Quite often, the pastor is a “lone ranger” type, one who likes to call all the shots and one who controls and manipulates others who serve under him. No one dare question the pastor. By doing so, he is able to control the church. He is also able to do things without question that he would never have been able to do otherwise. He plants doubts in a counselee’s mind as to whether she should remain in her marriage or “follow her heart.” By this time, of course, he has tried to convince her that “following her heart” means leaving her husband for him. So, in his subtlety, he cunningly convinces his victims that he loves them, that he has their best interests in mind, that God looks favorably upon their union, etc. But, what happens when the church finds out? Inevitably (in the majority of cases), the uninformed—or misinformed—church body align themselves with the pastor. They sympathize with him. They feel sorry that he has lost so much (if, indeed, he is terminated) due to this “temptress.” Honestly, is this sympathy appropriate? No! Could the church members be like the angels who followed Satan, rather than God, out of sympathy instead of right principles?
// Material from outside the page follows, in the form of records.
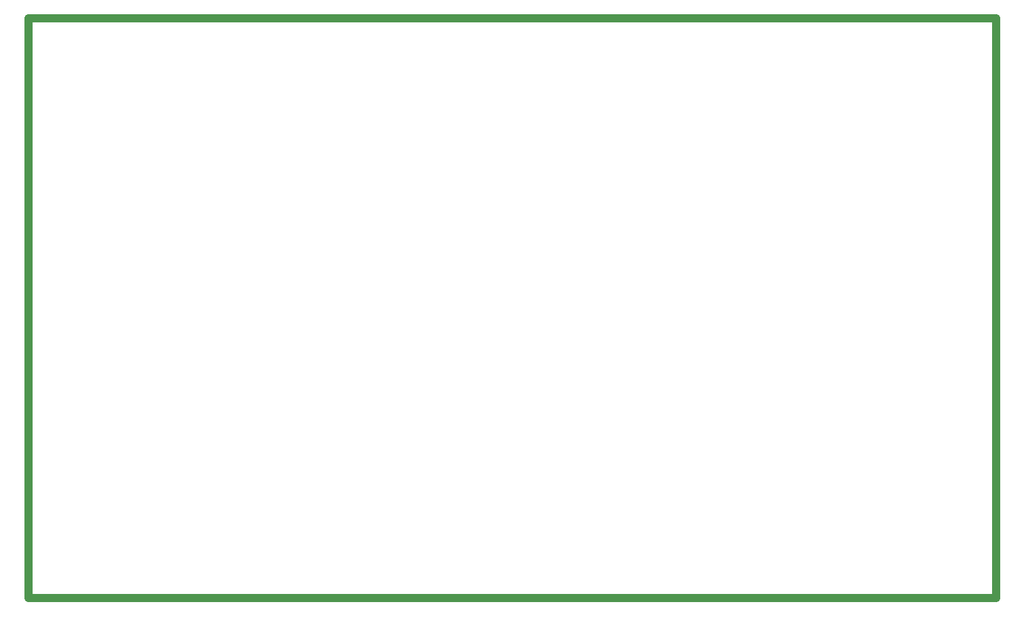
<source format=gm1>
G04 #@! TF.GenerationSoftware,KiCad,Pcbnew,7.0.6*
G04 #@! TF.CreationDate,2023-10-13T18:47:00+03:00*
G04 #@! TF.ProjectId,colorimeter-2,636f6c6f-7269-46d6-9574-65722d322e6b,rev?*
G04 #@! TF.SameCoordinates,Original*
G04 #@! TF.FileFunction,Profile,NP*
%FSLAX46Y46*%
G04 Gerber Fmt 4.6, Leading zero omitted, Abs format (unit mm)*
G04 Created by KiCad (PCBNEW 7.0.6) date 2023-10-13 18:47:00*
%MOMM*%
%LPD*%
G01*
G04 APERTURE LIST*
G04 #@! TA.AperFunction,Profile*
%ADD10C,1.000000*%
G04 #@! TD*
G04 APERTURE END LIST*
D10*
X31115000Y-46360000D02*
X151760000Y-46360000D01*
X151760000Y-118745000D01*
X31115000Y-118745000D01*
X31115000Y-46360000D01*
M02*

</source>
The pastor was in the role of authority, and not just any authority, but spiritual authority. He has accountability to God and to others that the average congregant does not. The pastor bears the weight of the responsibility. It is always his responsibility to keep the flock in his care safe from harm—even from himself. It is his duty to nurture them, to feed them the Word of God, to give godly counsel. He is never to use or abuse them to gratify his own selfish lusts. That behavior is deplorable and is not of God. Thus, we see how sympathy, wrongly placed, can cause great damage. Now the pastor, rather than being forced to examine himself and his motives, confess and repent, boldly goes forth believing he has done no wrong, and continues to enjoy the sympathy and fellowship of his congregants.
Where is the woman, the victim, in all of this? Left alone, on the outside, full of shame, guilt and remorse, without a hand to help her and without a hope to cling to. That is part of the third similarity between Satan and pastors who prey. Often the abusive pastor will seek to turn the congregation against the one whom he has abused, just as Satan seeks to turn God’s children away from Him, toward himself. So, why does the pastor so often seem to “get away” with this crime? One answer is that, just like Lucifer, God must allow the pastor’s character to be fully manifest so people will be able to see the truth—the fruits of the character. Matthew 7:20 reminds us that, “Wherefore by their fruits ye shall know them.”
As I reflected on the scenario in Heaven and compared it to what I’ve seen happening in so many clergy sexual abuse cases, I became more acutely aware of the verity of Solomon’s statement in Ecclesiastes 1:9, “…there is no new thing under the sun.” Satan has used the same tactics for millennia, and pastors who prey will follow his example.
May God help us to cling to Him in faith, pray for the purity of ourselves and our leaders, and seek our healing, comfort, love and wholeness in Him.